Do the syndicalists of 2023 or the Gilets Jaunes converge with this need for proletarian self-criticism, with the idea of a socialist civilization? Not at all. The syndicalists and the Gilets Jaunes aligned themselves with the illusion of capitalism as infinitely redistributive, as long as you can “scrape away” gains.
Instability and war
How should the PMD see things? It must start from the premise that French capitalism is not static, but evolving. It’s evolving because of its internal contradictions, and it’s also evolving in relation to the global competition between powers, large and small. The internal evolution is decadence; the relationship with global competition is war. France goes to war because it has to in order to maintain its position in the global balance of power, and also to try and strengthen its own positions.
The internal shrivelling thus combines with a tendency towards war, which will bound to provoke upheavals in society. We tend to a revolutionary situation, which Lenin describes as follows:
“The fundamental law of revolution, which has been confirmed by all revolutions and especially by all three Russian revolutions in the twentieth century, is as follows: for a revolution to take place it is not enough for the exploited and oppressed masses to realise the impossibility of living in the old way, and demand changes; for a revolution to take place it is essential that the exploiters should not be able to live and rule in the old way.
It is only when the “lower classes” do not want to live in the old way and the “upper classes” cannot carry on in the old way that the revolution can triumph. This truth can be expressed in other words: revolution is impossible without a nation-wide crisis (affecting both the exploited and the exploiters).

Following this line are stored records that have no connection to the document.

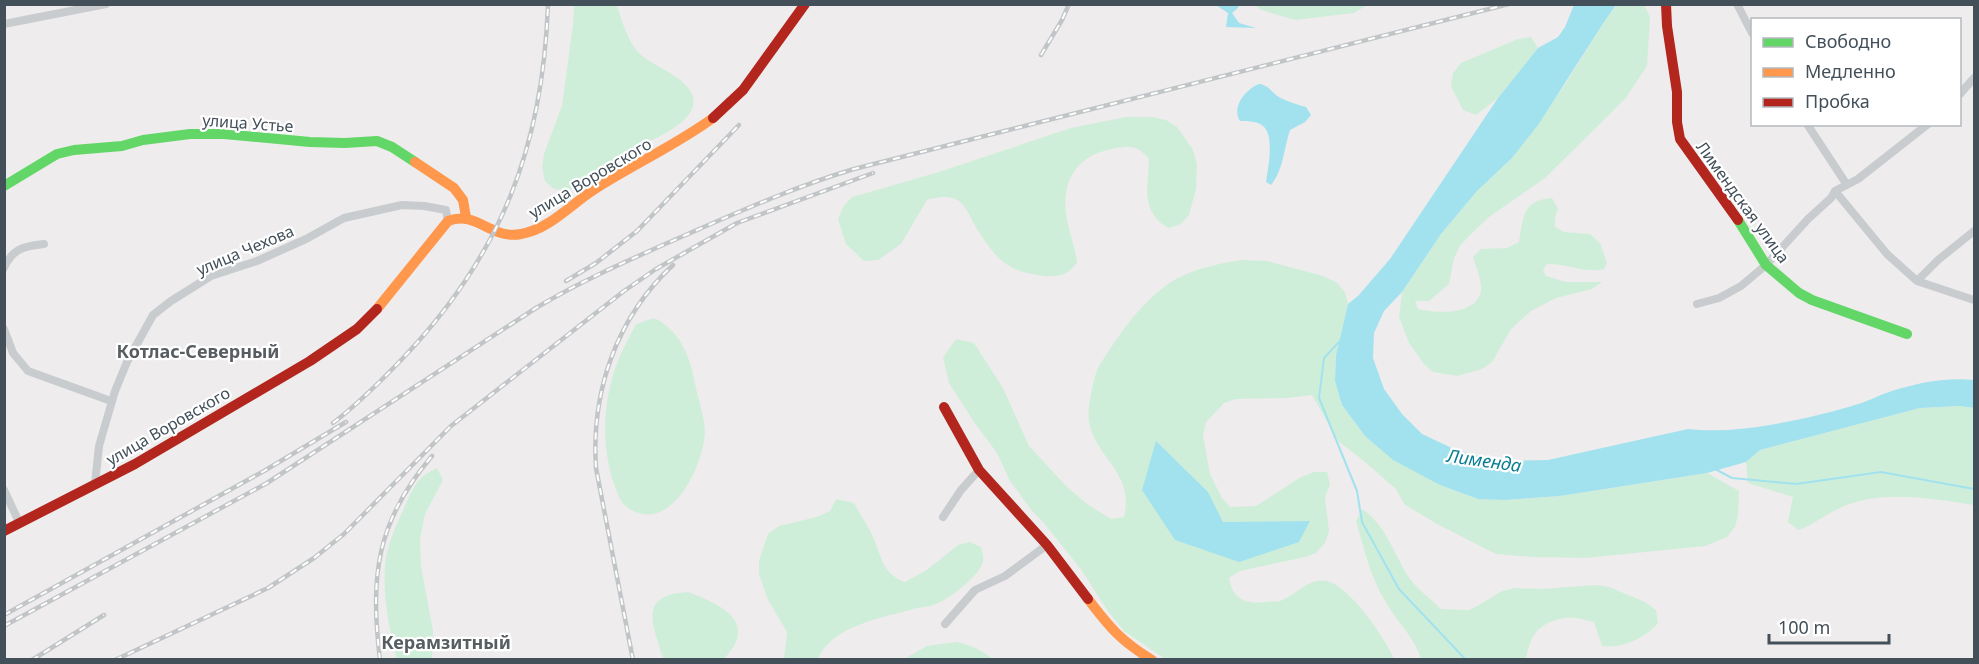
<svg xmlns="http://www.w3.org/2000/svg" width="1979" height="664" font-family="'Noto Sans',sans-serif">
  <style>
    .green { fill: #cfeed9 }
    .water { fill: #a2e2ee }
    .lines { fill: none; stroke-linecap: round; stroke-linejoin: round }
    .stream { stroke: #a2e2ee; stroke-width: 2 }
    .street { stroke: #c8ccce; stroke-width: 8 }
    .fast { stroke: #63d668; stroke-width: 10 }
    .slow { stroke: #ff974d; stroke-width: 10 }
    .jam { stroke: #b3261e; stroke-width: 10 }
    .rail-casing { stroke: #c2c5c7; stroke-width: 4.5 }
    .rail { stroke: #fff; stroke-width: 2; stroke-dasharray: 7; stroke-linecap: butt }
    .labels { text-anchor: middle; stroke-width: 4.5; stroke-linejoin: round; paint-order: stroke }
    .street-label { font-size: 16px; fill: #43505a; stroke: #fff }
    .neighbourhood-label { font-size: 18px; font-weight: bold; fill: #585d61; stroke: #fff }
    .water-label { font-size: 18px; font-style: italic; fill: #087e93; stroke: #fff }
  </style>
  <rect width="100%" height="100%" fill="#eeeced"/>
  <path class="green" d="M574 5H617C622 21 626 37 637 51 648 63 666 69 679 79 722 113 658 136 635 149 616 160 588 186 568 190 564 190 559 190 554 189L545 181 542 167 544 154 562 106 573 25Z
    M1255 5H1367L1354 13 1295 20 1261 10Z
    M1617 5H1644L1650 17 1647 66 1625 99 1545 178 1489 217 1468 237 1460 246 1454 258 1449 284 1429 301H1415L1418 309C1435 313 1471 316 1480 295 1484 284 1476 268 1473 257L1481 249 1507 248 1519 242C1523 217 1523 200 1552 198L1558 209 1555 217V227L1564 232 1590 234 1600 243 1607 263 1604 269C1586 274 1566 263 1547 264L1543 270 1546 276 1566 282H1602L1592 289 1556 298 1531 311 1511 329 1492 362 1482 369 1457 376 1433 372 1424 364 1409 343 1399 317 1402 292 1441 234 1477 191 1512 158 1566 83 1606 19Z
    M1531 37 1538 48 1498 98 1476 115 1463 110 1451 86 1453 73 1461 63 1518 39Z
    M1126 117H1152L1166 120 1177 127 1193 150 1197 164 1196 189 1189 215 1181 224 1169 228C1140 212 1148 187 1149 159 1137 145 1130 145 1112 149 1079 155 1062 178 1066 213 1068 230 1075 245 1077 263 1067 275 1060 277 1045 276 1004 272 994 256 974 224 971 218 967 209 962 204 953 194 938 197 927 200L901 244 878 260 864 261 846 244 838 219 843 207 852 197 939 172 1071 128Z
    M1241 260 1267 261 1323 276 1336 282 1345 292 1348 304 1336 355 1335 381 1342 405 1365 436 1440 485 1478 499 1505 500 1560 496 1707 473 1739 491 1738 515 1735 527 1727 537 1705 546 1585 558 1532 557 1496 554 1437 524 1404 504 1396 489 1359 457 1339 442 1312 395 1288 398 1236 399 1224 403 1206 422 1203 435 1210 474 1222 498 1230 507 1256 506 1301 477 1314 472H1327L1330 484 1325 497 1329 531 1325 543 1316 553 1305 557 1240 571 1229 578C1233 600 1245 604 1266 602 1270 601 1276 602 1280 601 1297 595 1310 575 1330 582 1352 590 1385 638 1394 659H1165L1124 631 1108 611 1080 568 1044 523 1033 512 1010 481 997 453 974 422 949 383 943 357 956 339 974 343 1003 388 1029 446 1066 486 1087 504 1111 519 1124 517C1135 473 1096 459 1089 422 1087 409 1093 380 1098 368 1101 362 1105 357 1108 352 1126 325 1147 296 1176 279 1196 268 1219 264 1241 260Z
    M654 318C682 331 691 360 696 388 699 402 705 419 705 433 703 466 671 536 628 508 619 502 617 491 613 481 601 443 603 397 618 361 623 348 630 336 636 324Z
    M1960 406 1974 408V505C1932 499 1883 489 1842 507 1827 513 1814 525 1798 530L1788 522 1793 497 1748 483 1746 462 1760 450 1920 408Z
    M437 468 443 480 425 514 420 538 421 566 433 631 432 657 431 659H397C389 630 383 598 385 567 386 546 397 524 405 506 414 487 417 477 437 468Z
    M836 499 854 503C860 514 868 526 873 537 882 557 882 574 905 582L927 570 958 545 970 542 981 547C982 551 984 557 983 561 980 575 953 596 940 602 933 606 924 607 917 608 886 617 831 625 818 659H784L787 632 768 600 759 574V561L768 534 779 526 817 517 830 511Z
    M1362 509C1387 526 1394 555 1410 579 1418 590 1431 599 1441 609L1469 610 1481 604 1502 591 1515 588 1542 589 1596 585 1609 587 1645 602 1656 610 1658 623C1646 638 1621 649 1602 646L1594 622C1585 620 1574 616 1565 618 1539 622 1530 635 1526 659H1421C1415 638 1398 623 1387 604 1371 579 1364 549 1356 521Z
    M688 592C722 605 759 622 724 659H663C653 624 637 595 688 592Z
    M956 642C971 645 981 650 993 659H904L927 646Z"/>
  <path class="water" d="M1617 4 1606 19 1538 125 1512 158 1477 191 1441 234 1402 292 1384 311 1374 333 1373 358 1384 389 1402 414 1422 434 1456 450 1499 461 1548 460 1688 429C1736 435 1809 419 1855 405 1867 402 1877 396 1889 392 1916 383 1946 377 1974 380V408L1960 406 1920 408 1760 450 1746 462 1707 473 1560 496 1505 500 1478 499 1440 485 1393 460 1365 436 1342 405 1335 381 1336 355 1348 304 1358 296 1390 259 1498 98 1538 48 1558 37 1565 27 1574 5Z
    M1216 5H1236L1239 7 1232 13 1239 23 1256 28 1226 27 1228 13Z
    M1259 84C1269 85 1271 92 1279 97 1288 102 1296 104 1306 107L1311 115 1305 122 1290 130C1284 148 1283 171 1271 185L1266 182C1268 168 1275 136 1263 126 1257 121 1247 121 1240 121 1231 107 1246 89 1259 84Z
    M1156 441 1208 492 1223 522 1310 521 1299 542 1239 562 1175 540 1142 490Z"/>
  <g class="lines">
    <path class="stream" d="M1339 342 1324 358 1319 398 1357 491 1362 522 1399 589 1466 660
      M1715 469 1732 478 1796 484 1881 472 1974 489"/>
    <path class="street" d="M1737 4 1752 33
      M4 24 106 4
      M1960 94 1974 78
      M1807 124 1847 185
      M1835 191 1887 254 1917 281 1974 300
      M4 268C12 249 24 246 44 244
      M1917 281 1938 260 1974 231
      M1697 304 1719 298 1741 286 1766 265 1808 219 1831 198 1835 191 1858 179 1928 124
      M4 329 13 353 28 371 111 401
      M95 484 99 446 115 391 127 362 153 315 171 301 211 276 257 261 306 239 344 218 402 205 424 206 446 210 448 221
      M4 490 19 522
      M943 517 961 490 979 470
      M945 624 975 590 1005 576 1047 545"/>
    <path class="fast" d="M4 186 57 154 74 150 122 146 143 140 190 134H224L310 142 345 143 377 141 392 147 415 162
      M1738 220 1766 265 1799 293 1812 300 1907 334"/>
    <path class="slow" d="M415 162 454 188 463 200 466 217
      M377 309 448 221C477 210 491 240 521 234 550 229 571 204 595 189 634 164 676 145 713 118
      M1088 599C1110 628 1121 641 1152 660"/>
    <path class="jam" d="M1666 4 1667 26 1677 92V122L1680 139 1738 220
      M713 118 743 90 805 4
      M944 407 979 470 1047 545 1088 599
      M4 531 135 464 310 361 357 329 377 309"/>
    <g class="rail-casing">
      <path id="rail" d="M1041 55 1062 20 1069 4
        M566 281 596 263 637 231 739 125
        M333 423C358 404 381 381 403 358 501 255 543 147 548 4
        M4 615 264 471 346 422
        M4 626 267 483 536 308C584 279 636 257 688 234 743 210 797 186 854 169L1509 4
        M32 660 104 615
        M115 660 268 588 314 558 344 534 451 426 624 291 656 269 737 223 873 173
        M380 660C370 576 376 522 432 456
        M633 660 596 468C591 392 616 318 673 265"/>
    </g>
    <use href="#rail" class="rail"/>
  </g>
  <g class="labels">
    <g class="street-label">
      <text transform="translate(248 123) rotate(4)" y="6">улица Устье</text>
      <text transform="translate(590 178) rotate(-31)" y="6">улица Воровского</text>
      <text transform="translate(1743 202) rotate(54)" y="6">Лимендская улица</text>
      <text transform="translate(245 250) rotate(-23)" y="6">улица Чехова</text>
      <text transform="translate(168 426) rotate(-30)" y="6">улица Воровского</text>
    </g>
    <g class="neighbourhood-label">
      <text x="198" y="358">Котлас-Северный</text>
      <text x="446" y="649">Керамзитный</text>
    </g>
    <g class="water-label">
      <text transform="translate(1484 461) rotate(8)" y="6">Лименда</text>
    </g>
  </g>
  <rect width="1979" height="664" fill="none" stroke="#43505a" stroke-width="12"/>
  <rect x="1751" y="18" width="210" height="108" fill="#ffffff" stroke="#b4b9bd" stroke-width="1.5"/>
  <rect x="1763" y="38" width="30" height="9" fill="#63d668" stroke="#b4b9bd" stroke-width="1.5"/>
  <text x="1805" y="48" font-size="18" fill="#43505a">Свободно</text>
  <rect x="1763" y="68" width="30" height="9" fill="#ff974d" stroke="#b4b9bd" stroke-width="1.5"/>
  <text x="1805" y="78" font-size="18" fill="#43505a">Медленно</text>
  <rect x="1763" y="98" width="30" height="9" fill="#b3261e" stroke="#b4b9bd" stroke-width="1.5"/>
  <text x="1805" y="108" font-size="18" fill="#43505a">Пробка</text>
  <path d="M1769 634v9h120v-9" fill="none" stroke="#43505a" stroke-width="3"/>
  <text x="1778" y="634" font-size="18" fill="#43505a" stroke="#ffffff" stroke-width="4.5" paint-order="stroke">100 m</text>
</svg>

It follows that, for a revolution to take place, it is essential, first, that a majority of the workers (or at least a majority of the class-conscious, thinking, and politically active workers) should fully realise that revolution is necessary, and that they should be prepared to die for it; second, that the ruling classes should be going through a governmental crisis, which draws even the most backward masses into politics (symptomatic of any genuine revolution is a rapid, tenfold and even hundredfold increase in the size of the working and oppressed masses—hitherto apathetic—who are capable of waging the political struggle), weakens the government, and makes it possible for the revolutionaries to rapidly overthrow it.”
Analytical grid and criteria
For each thing or phenomenon, the PMD must ask not simply for a “class position”, but how it relates to the New or the Old. In what way does the thing or phenomenon contribute to decadence, or, on the contrary, hinder it? In what way does the thing, the phenomenon, contribute to the tendency towards war, or, on the contrary, hinder it?
Then comes the question of placing ourselves historically: in what way does the thing, the phenomenon, converge with and reflect proletarian consciousness, the dialectical materialist worldview? For without dialectical materialism, there is no sufficient solidity.
It’s an analysis of the two lines first, then of alignment with the historical demand for socialist civilization. This is the driving force of the Party, which is why Mao Zedong says that holding a class position is not enough in itself. You have to align yourself entirely with the Party, which expresses the new in its historic, complete character.
“We stand on the positions of the proletariat and the masses of the people. For Communist Party members, this implies the need to stand on the Party’s position, to conform to the Party spirit and Party policy.”
The new drives out the old, the Party carries the future.